Three years ago, Jeff Bezos paid $250 million for the Washington Post from the Graham family. Last year, Japanese publisher Nikkei paid $1.3 billion to take the Financial Times off the hands of the education conglomerate Pearson.
Today’s $815 million bid to buy Tribune Publishing, from USA Today owner and newspaper chain Gannett, basically falls in the middle of those two recent deals. And it suggests that as print revenue continues to decline, there’s no such thing as a market price for newspapers anymore.
Gannett is offering $12.25 a share (5.6 times Ebitda*), or a 63 percent premium on the current value of its stock, to buy the struggling newspaper publisher, which owns eleven dailies, including the Chicago Tribune and crown jewel Los Angeles Times. In 2013, Bezos paid what analyst Ken Doctor called a “friendship premium” of 17 times Ebitda; when Nikkei bought the FT, the going rate for European newspapers was 12 times Ebitda.
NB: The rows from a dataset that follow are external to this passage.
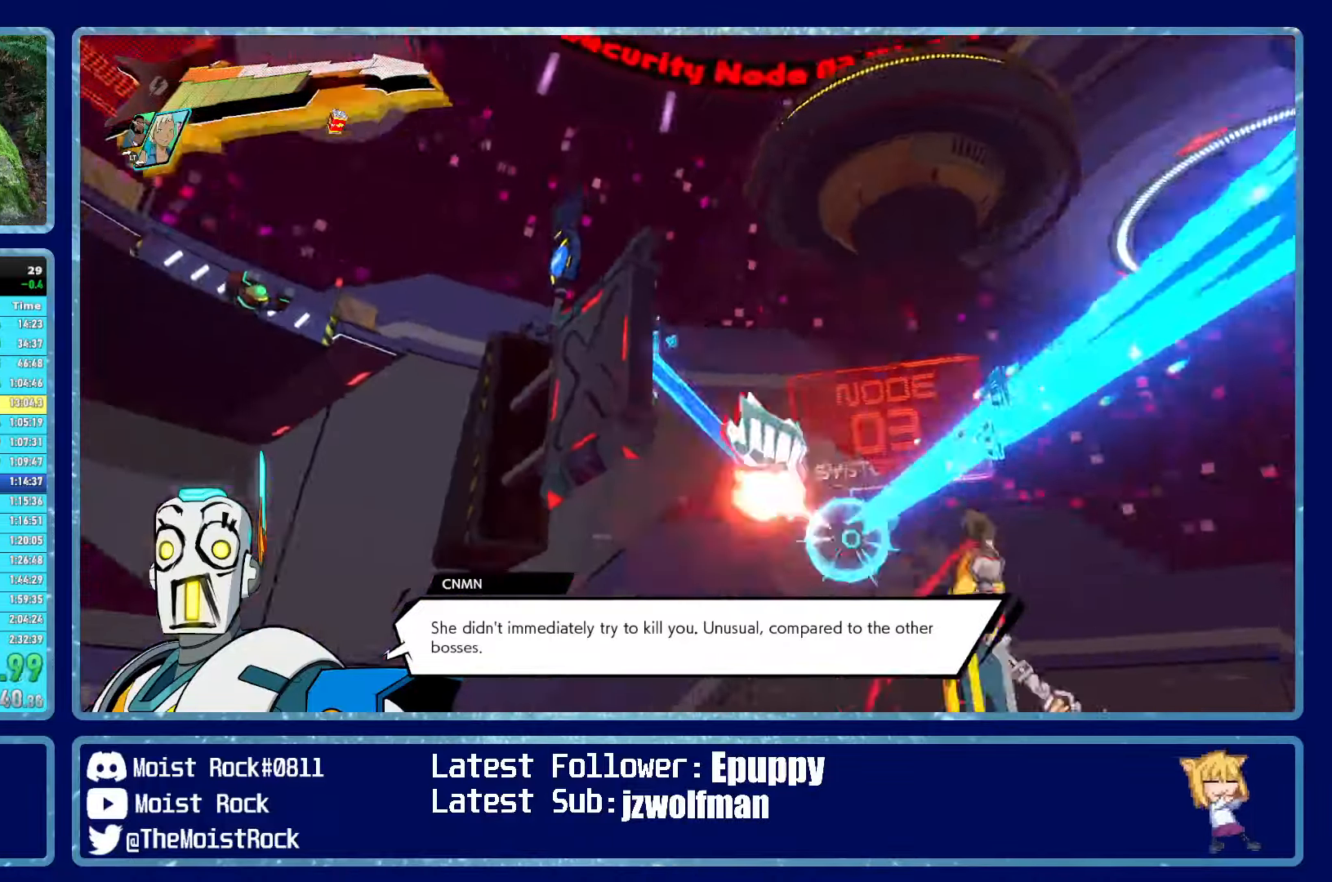
{"buttons": ["A"], "left_stick": "down-right", "right_stick": "center", "events": [[17, "left_stick", "center"], [233, "A", "up"], [233, "left_stick", "left"], [350, "A", "down"], [383, "left_stick", "down-right"]]}
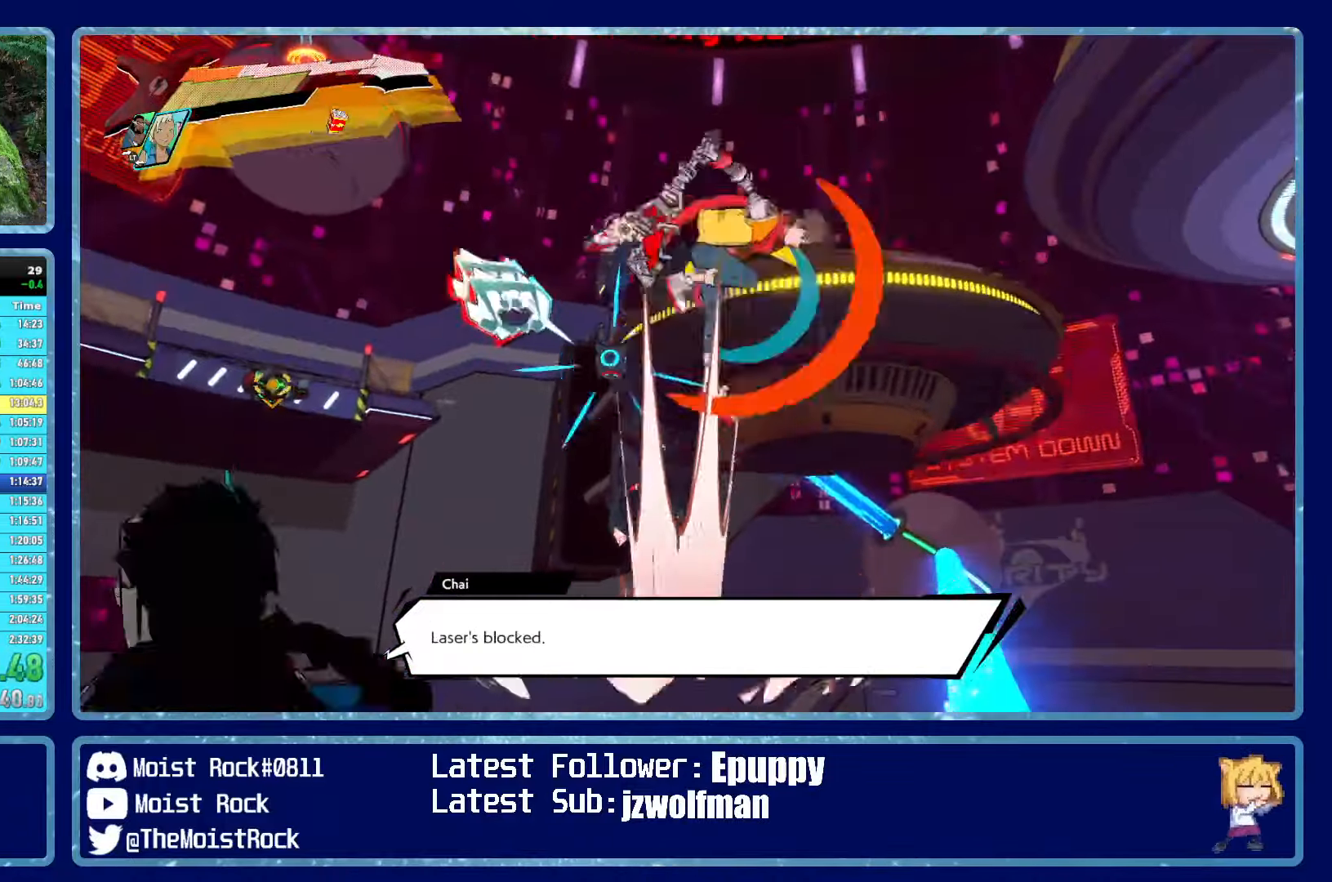
{"buttons": [], "left_stick": "up", "right_stick": "center", "events": [[167, "R1", "down"], [217, "A", "up"], [267, "R1", "up"], [300, "left_stick", "down"], [350, "right_stick", "down-left"], [467, "left_stick", "up"], [500, "right_stick", "center"]]}
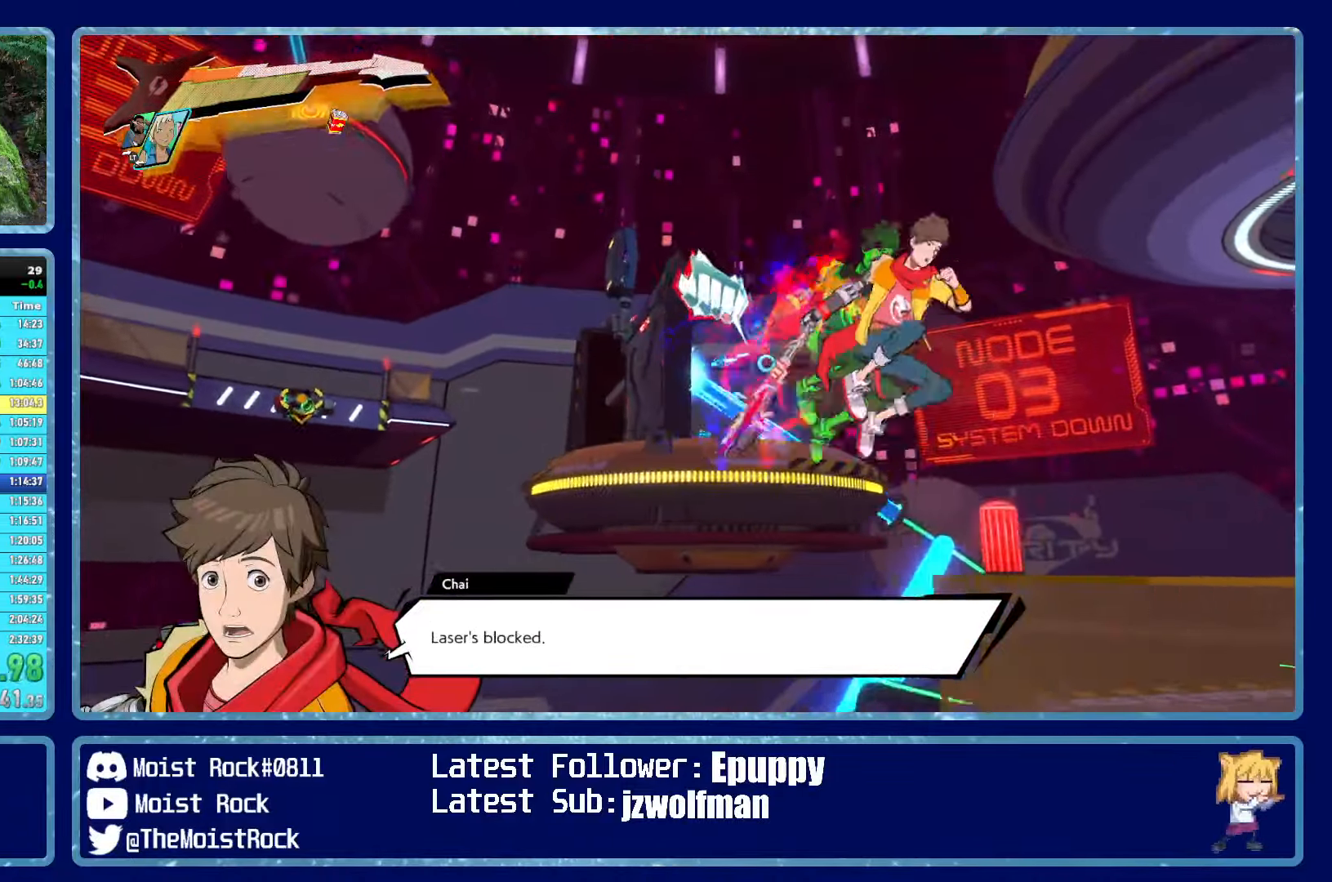
{"buttons": [], "left_stick": "up", "right_stick": "center", "events": [[17, "left_stick", "up-right"], [183, "right_stick", "down-left"], [250, "left_stick", "up"], [333, "right_stick", "center"]]}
Nikkei paid 35 times Ebitda.
And here are some more startling deal (or near-deal) numbers to look at:
Tribune Publishing’s most prized asset, the Los Angeles Times, has long been chased by big names like Rupert Murdoch and, more recently, LA-based billionaire philanthropist Eli Broad. In November, Murdoch tweeted (incorrectly) that there was an imminent sale of the paper to Broad.
Tribune’s stock has sunk sharply in the last couple years, and its former CEO was replaced by activist investor Justin Dearborn. Though the calls for Tribune to sell the Times to Broad were pretty loud last year, it never really made a lot of sense for the company to part with the best thing it owns.
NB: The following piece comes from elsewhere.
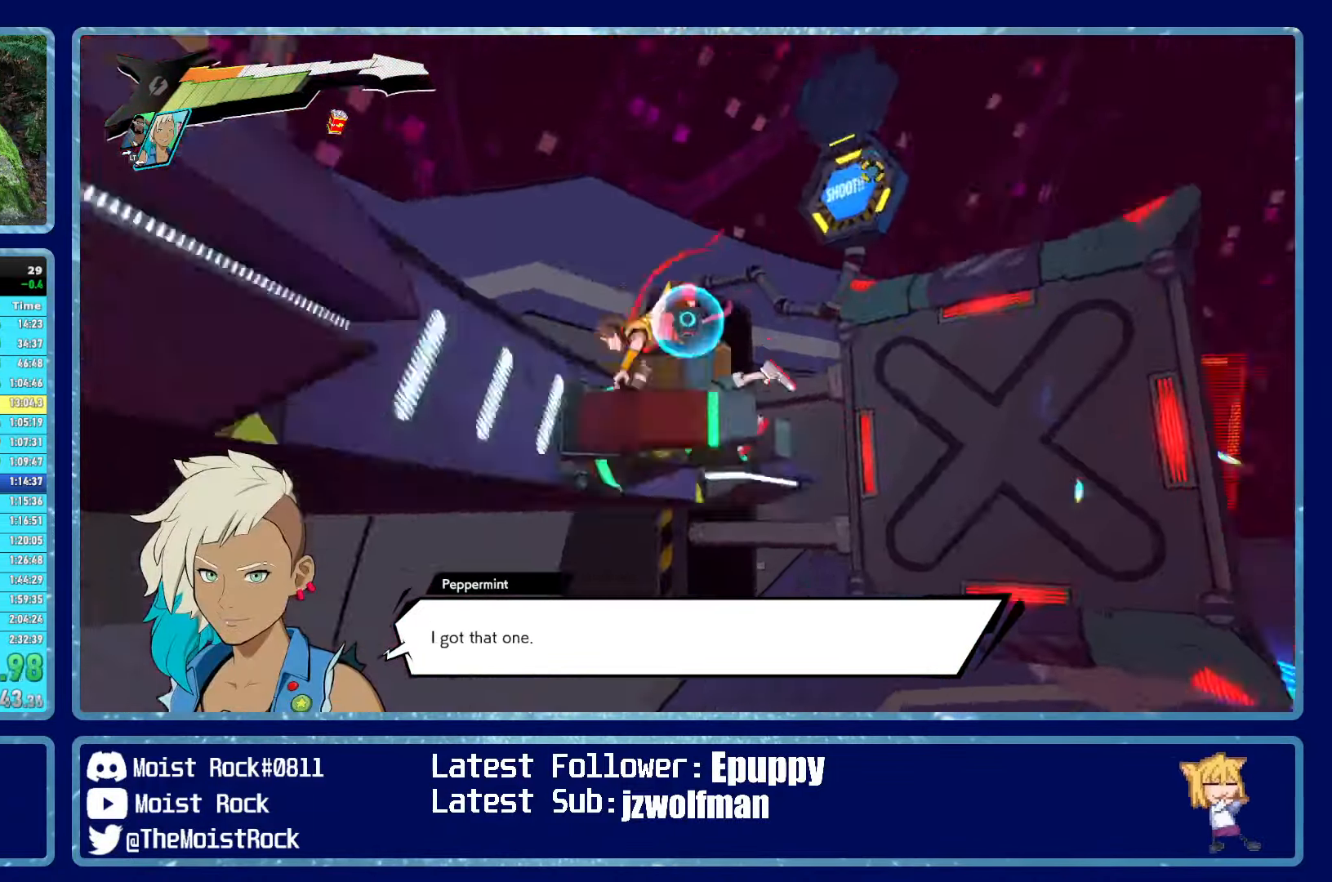
{"buttons": ["R2"], "left_stick": "up-left", "right_stick": "center", "events": [[100, "right_stick", "center"], [183, "right_stick", "right"], [317, "right_stick", "center"], [383, "R2", "down"], [417, "right_stick", "up"], [467, "right_stick", "center"]]}
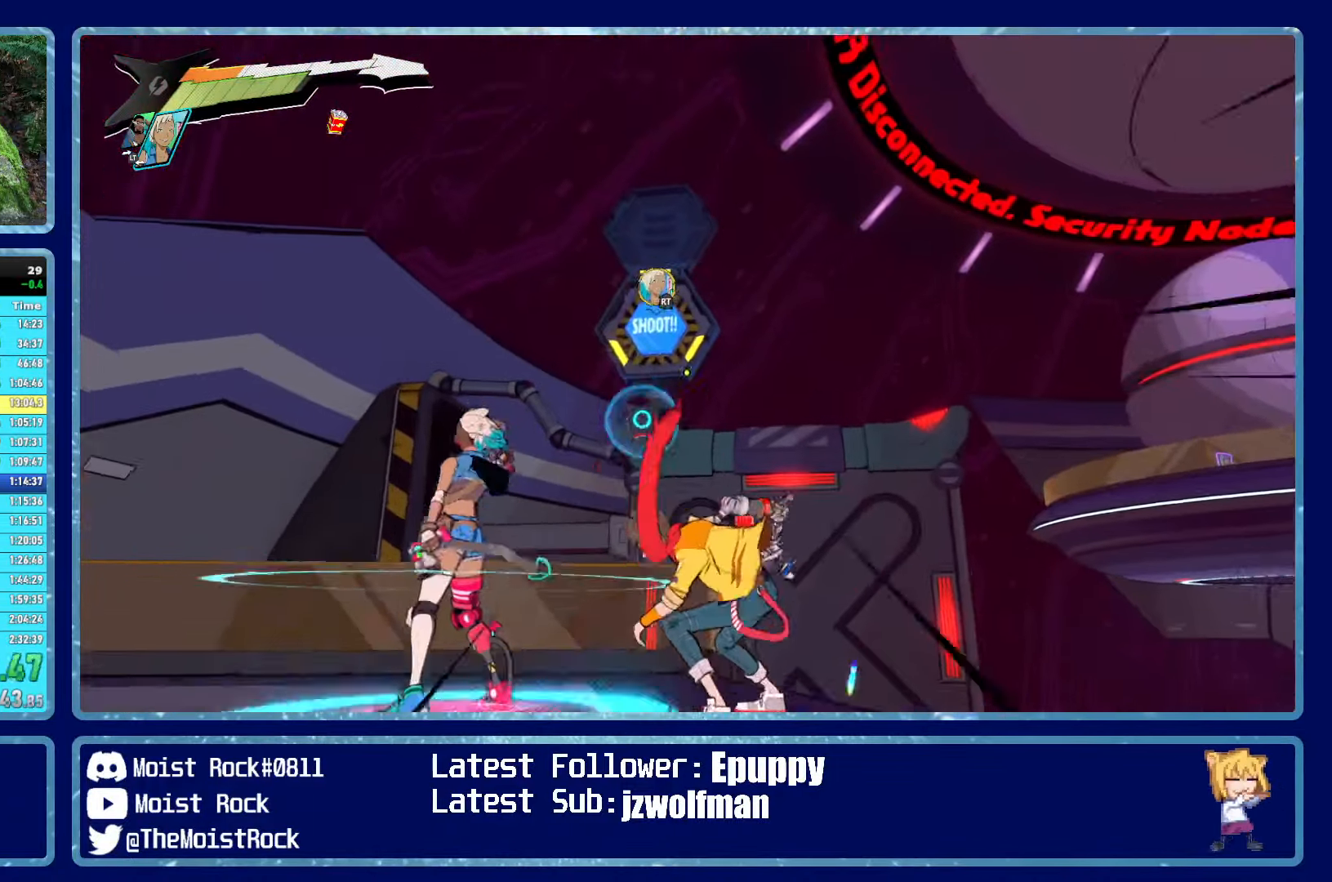
{"buttons": [], "left_stick": "down-left", "right_stick": "center", "events": [[133, "right_stick", "up"], [183, "right_stick", "center"], [250, "R2", "up"], [267, "left_stick", "center"], [317, "left_stick", "down-left"]]}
Another thing that makes this deal interesting is whether the federal government will get involved. Tribune Publishing recently attempted to take over the Orange County Register but was waved off by the Department of Justice over antitrust concerns.
As far as newspaper stocks go, Gannett has done pretty well since getting spun off from its TV broadcasting unit in June of last year. Things haven’t gone as well for Tribune Publishing after splitting from its TV division, Tribune Media, in August 2014. The company’s stock has fallen from around $25 a share to just over $7 a share since then.
Update: This isn’t a friendly offer, meaning Tribune might not play ball, but investors sure seem to dig it. Tribune Publishing’s stock opened the day by rocketing up more than 50 percent. Wall Street probably likes it because of Tribune’s dwindling print business, which justifies the lower Ebitda on the Gannett offer.
* Earnings before interest, taxes, depreciation and amortization is the figure bankers typically look at when determining a takeover price for newspapers.